**Problem**
Gather every line in the listing below that contains the word "Readiness" and copy each one in full.
*** Data provided Section Begins ***
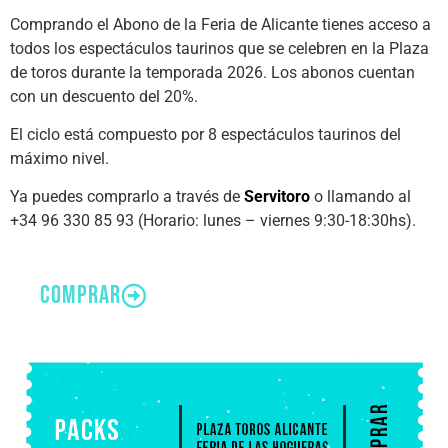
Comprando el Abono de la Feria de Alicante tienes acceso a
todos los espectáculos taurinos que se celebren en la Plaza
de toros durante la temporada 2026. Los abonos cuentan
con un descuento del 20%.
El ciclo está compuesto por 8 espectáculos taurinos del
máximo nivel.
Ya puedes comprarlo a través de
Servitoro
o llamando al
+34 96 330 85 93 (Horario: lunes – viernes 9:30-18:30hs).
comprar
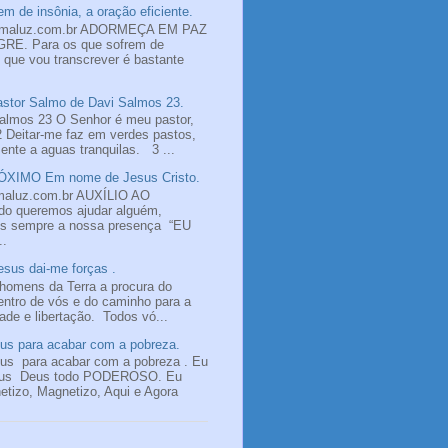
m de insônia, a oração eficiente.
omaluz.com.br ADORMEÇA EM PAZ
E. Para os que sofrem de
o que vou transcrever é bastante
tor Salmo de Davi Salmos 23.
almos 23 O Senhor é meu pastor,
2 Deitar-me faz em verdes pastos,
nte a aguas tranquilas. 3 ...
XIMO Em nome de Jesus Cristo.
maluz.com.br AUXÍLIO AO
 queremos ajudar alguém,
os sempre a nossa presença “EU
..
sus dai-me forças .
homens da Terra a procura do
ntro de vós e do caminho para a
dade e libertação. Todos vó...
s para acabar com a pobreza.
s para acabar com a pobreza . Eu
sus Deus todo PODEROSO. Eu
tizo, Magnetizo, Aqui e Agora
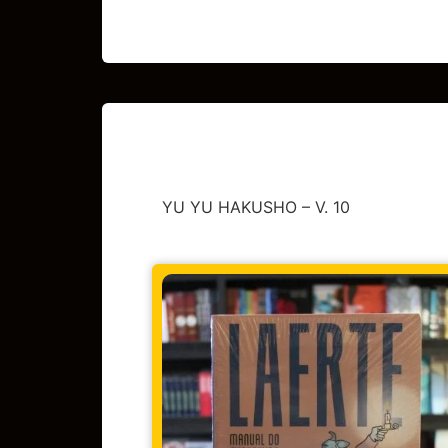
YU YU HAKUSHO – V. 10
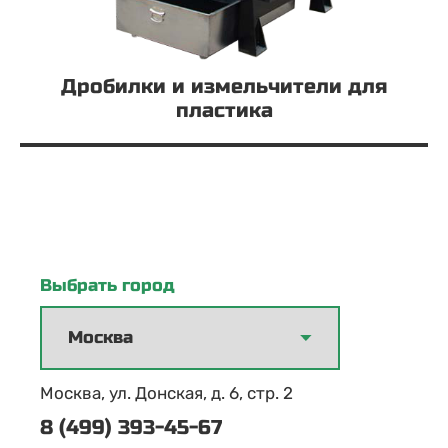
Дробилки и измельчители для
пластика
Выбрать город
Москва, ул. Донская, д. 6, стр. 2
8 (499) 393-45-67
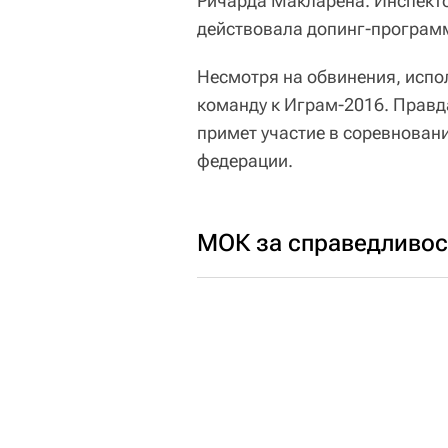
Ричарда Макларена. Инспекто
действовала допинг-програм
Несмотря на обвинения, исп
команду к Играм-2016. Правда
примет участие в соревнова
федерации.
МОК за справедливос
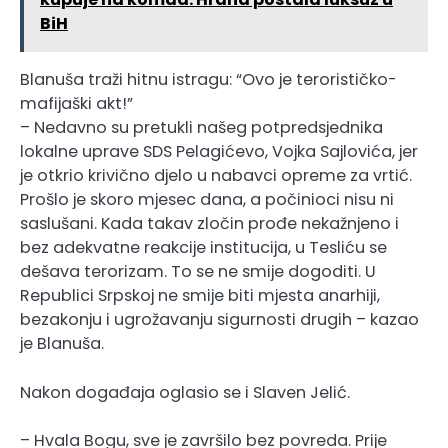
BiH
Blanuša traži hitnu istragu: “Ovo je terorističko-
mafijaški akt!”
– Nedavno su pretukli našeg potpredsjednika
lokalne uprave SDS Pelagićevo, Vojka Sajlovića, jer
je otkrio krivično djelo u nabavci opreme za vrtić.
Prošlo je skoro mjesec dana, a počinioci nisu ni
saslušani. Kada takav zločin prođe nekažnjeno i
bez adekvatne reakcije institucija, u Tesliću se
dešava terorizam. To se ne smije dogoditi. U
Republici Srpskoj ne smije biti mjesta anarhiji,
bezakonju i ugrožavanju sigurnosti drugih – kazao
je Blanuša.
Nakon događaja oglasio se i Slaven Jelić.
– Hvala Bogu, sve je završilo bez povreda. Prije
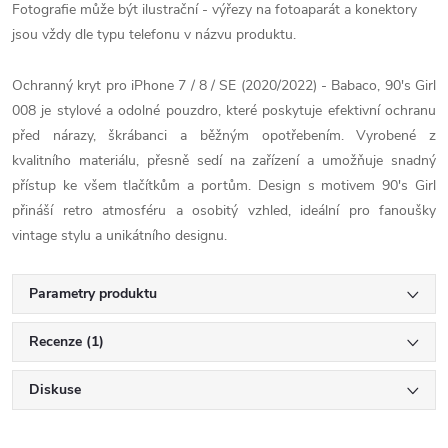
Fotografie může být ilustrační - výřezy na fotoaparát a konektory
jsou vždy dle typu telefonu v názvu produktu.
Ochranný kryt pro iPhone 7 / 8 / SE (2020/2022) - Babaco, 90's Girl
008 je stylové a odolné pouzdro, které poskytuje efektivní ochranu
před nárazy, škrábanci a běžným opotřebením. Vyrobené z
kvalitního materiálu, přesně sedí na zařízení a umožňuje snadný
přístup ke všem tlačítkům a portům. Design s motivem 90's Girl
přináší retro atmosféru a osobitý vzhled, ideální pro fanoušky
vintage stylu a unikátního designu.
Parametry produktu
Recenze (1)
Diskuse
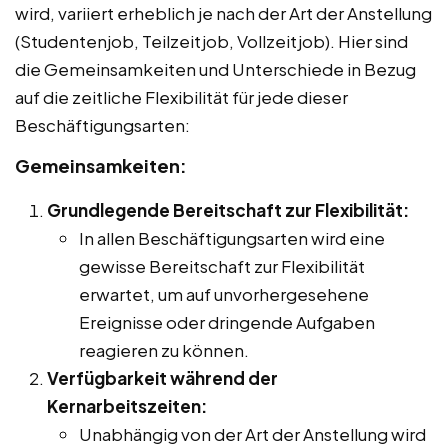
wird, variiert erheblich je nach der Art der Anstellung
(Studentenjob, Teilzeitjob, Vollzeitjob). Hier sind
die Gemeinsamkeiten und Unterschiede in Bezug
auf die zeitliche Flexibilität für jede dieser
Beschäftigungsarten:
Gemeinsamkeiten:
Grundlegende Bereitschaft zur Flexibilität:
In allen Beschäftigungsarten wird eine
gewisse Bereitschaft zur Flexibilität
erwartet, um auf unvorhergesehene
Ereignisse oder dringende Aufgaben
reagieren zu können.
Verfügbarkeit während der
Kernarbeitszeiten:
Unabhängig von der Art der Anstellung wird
*** Data provided Section Ends ***
*** Data provided Section Begins ***
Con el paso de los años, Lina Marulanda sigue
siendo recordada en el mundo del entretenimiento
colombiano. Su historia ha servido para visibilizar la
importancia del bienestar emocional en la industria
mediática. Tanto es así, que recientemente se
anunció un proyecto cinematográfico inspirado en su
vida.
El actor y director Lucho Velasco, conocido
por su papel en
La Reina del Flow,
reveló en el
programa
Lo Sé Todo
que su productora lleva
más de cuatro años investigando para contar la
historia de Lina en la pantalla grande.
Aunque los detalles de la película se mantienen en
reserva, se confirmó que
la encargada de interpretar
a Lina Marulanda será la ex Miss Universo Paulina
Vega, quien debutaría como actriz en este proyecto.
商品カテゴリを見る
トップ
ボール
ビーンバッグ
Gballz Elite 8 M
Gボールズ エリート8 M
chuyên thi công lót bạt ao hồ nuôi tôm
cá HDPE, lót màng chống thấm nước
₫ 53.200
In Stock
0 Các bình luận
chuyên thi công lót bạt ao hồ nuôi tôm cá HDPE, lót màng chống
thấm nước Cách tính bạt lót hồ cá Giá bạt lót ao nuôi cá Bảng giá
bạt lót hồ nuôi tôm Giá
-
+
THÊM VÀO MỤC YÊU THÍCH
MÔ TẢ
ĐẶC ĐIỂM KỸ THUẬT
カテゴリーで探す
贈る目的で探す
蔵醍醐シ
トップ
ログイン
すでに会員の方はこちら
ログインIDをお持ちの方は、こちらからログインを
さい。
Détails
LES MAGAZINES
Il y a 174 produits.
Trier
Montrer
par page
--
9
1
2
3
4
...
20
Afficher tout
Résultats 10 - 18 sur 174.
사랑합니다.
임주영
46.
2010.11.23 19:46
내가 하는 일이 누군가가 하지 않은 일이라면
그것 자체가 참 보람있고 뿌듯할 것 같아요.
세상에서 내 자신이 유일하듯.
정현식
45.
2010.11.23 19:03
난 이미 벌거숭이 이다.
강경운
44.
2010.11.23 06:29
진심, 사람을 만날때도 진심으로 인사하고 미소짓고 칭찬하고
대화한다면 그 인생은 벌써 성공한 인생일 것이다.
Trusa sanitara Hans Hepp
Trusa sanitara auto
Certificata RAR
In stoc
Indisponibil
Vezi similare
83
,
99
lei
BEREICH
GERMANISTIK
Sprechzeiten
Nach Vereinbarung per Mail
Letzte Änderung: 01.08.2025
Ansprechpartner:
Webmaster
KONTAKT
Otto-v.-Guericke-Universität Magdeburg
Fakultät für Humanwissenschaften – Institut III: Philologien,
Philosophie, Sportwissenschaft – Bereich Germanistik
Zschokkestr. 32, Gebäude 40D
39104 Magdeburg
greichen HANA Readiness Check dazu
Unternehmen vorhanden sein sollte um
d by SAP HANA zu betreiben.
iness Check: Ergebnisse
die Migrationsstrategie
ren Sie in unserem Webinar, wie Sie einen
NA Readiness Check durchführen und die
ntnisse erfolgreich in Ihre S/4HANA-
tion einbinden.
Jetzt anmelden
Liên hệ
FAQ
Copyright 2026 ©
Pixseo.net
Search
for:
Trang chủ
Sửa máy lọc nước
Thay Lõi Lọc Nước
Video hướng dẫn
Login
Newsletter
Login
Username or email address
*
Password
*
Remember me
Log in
*** Data provided Section Ends ***
*** Data provided Section Begins ***
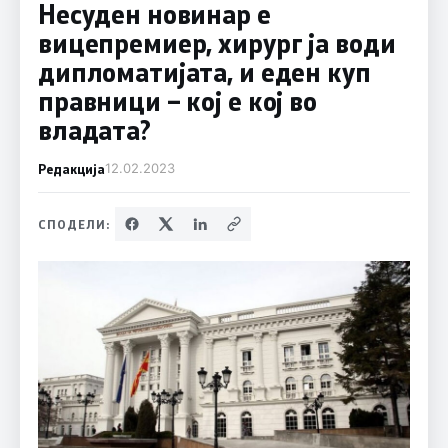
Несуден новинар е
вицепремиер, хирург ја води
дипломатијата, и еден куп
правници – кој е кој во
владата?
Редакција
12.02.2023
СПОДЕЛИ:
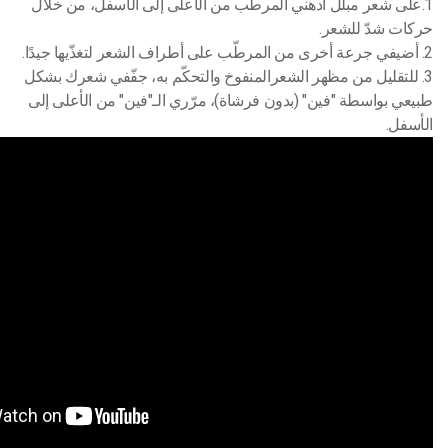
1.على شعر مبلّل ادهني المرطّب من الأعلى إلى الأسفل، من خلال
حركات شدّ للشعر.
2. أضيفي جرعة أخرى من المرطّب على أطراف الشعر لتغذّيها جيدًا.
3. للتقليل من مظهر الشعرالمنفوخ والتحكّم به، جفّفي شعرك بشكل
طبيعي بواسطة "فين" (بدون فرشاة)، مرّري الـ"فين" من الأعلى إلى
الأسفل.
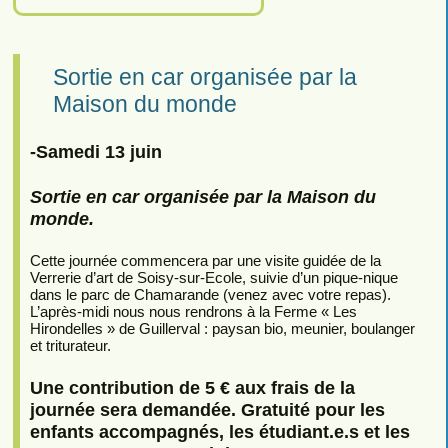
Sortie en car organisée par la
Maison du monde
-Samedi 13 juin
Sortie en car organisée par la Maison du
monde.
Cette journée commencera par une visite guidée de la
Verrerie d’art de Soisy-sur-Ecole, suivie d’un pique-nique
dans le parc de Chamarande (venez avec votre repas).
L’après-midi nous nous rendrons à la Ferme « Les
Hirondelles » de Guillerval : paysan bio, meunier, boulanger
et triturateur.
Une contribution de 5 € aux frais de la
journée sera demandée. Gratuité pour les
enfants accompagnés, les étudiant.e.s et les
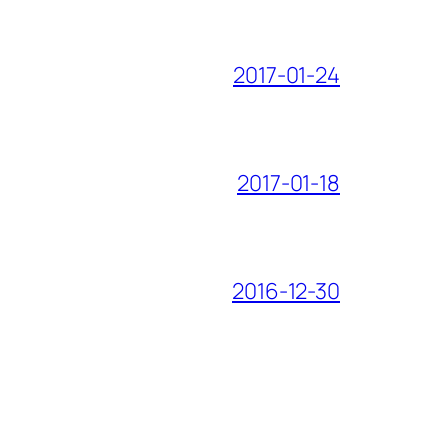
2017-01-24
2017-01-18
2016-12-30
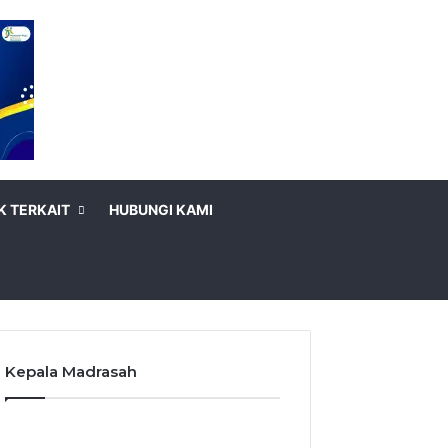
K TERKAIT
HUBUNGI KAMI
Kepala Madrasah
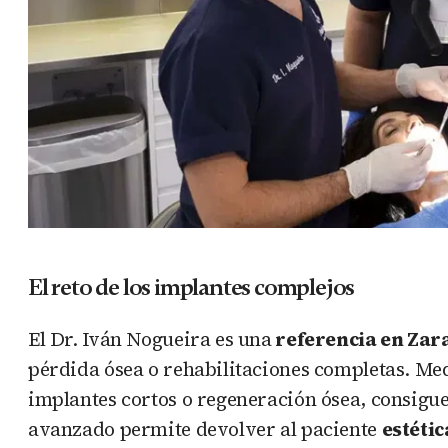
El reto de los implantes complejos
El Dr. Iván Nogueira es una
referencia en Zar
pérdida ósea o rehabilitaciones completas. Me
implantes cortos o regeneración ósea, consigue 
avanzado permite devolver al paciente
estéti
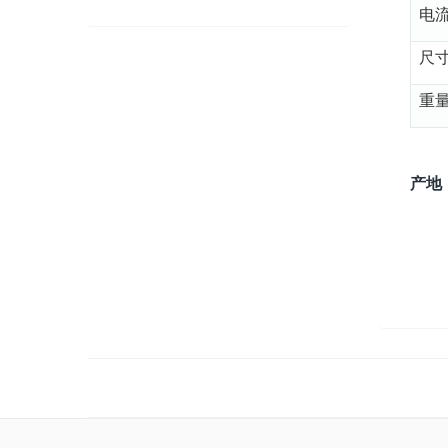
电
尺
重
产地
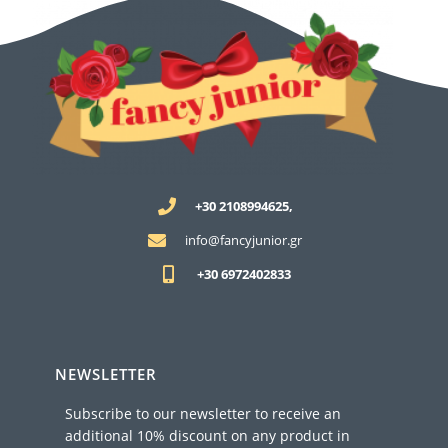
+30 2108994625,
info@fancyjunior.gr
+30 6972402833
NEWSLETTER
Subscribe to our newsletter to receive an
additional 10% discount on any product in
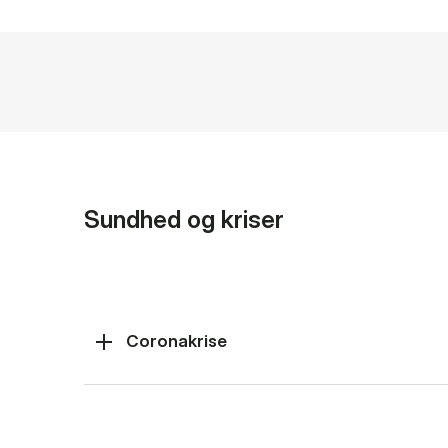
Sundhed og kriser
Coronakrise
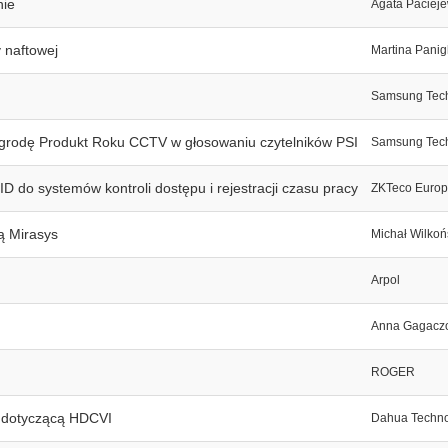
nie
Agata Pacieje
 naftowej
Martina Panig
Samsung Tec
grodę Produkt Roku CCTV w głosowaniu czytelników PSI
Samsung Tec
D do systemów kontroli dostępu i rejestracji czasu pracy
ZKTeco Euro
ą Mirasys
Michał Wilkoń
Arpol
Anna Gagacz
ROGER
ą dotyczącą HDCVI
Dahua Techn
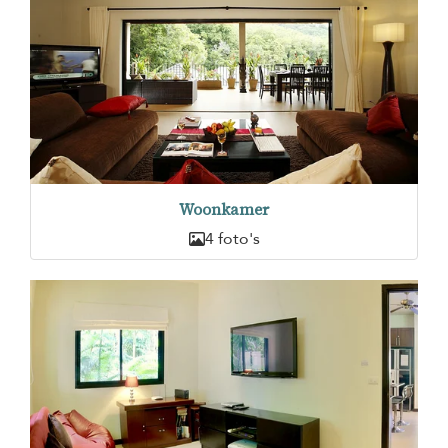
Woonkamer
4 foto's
*** Data provided Section Ends ***
**Exercise result**
greichen HANA Readiness Check dazu
NA Readiness Check durchführen und die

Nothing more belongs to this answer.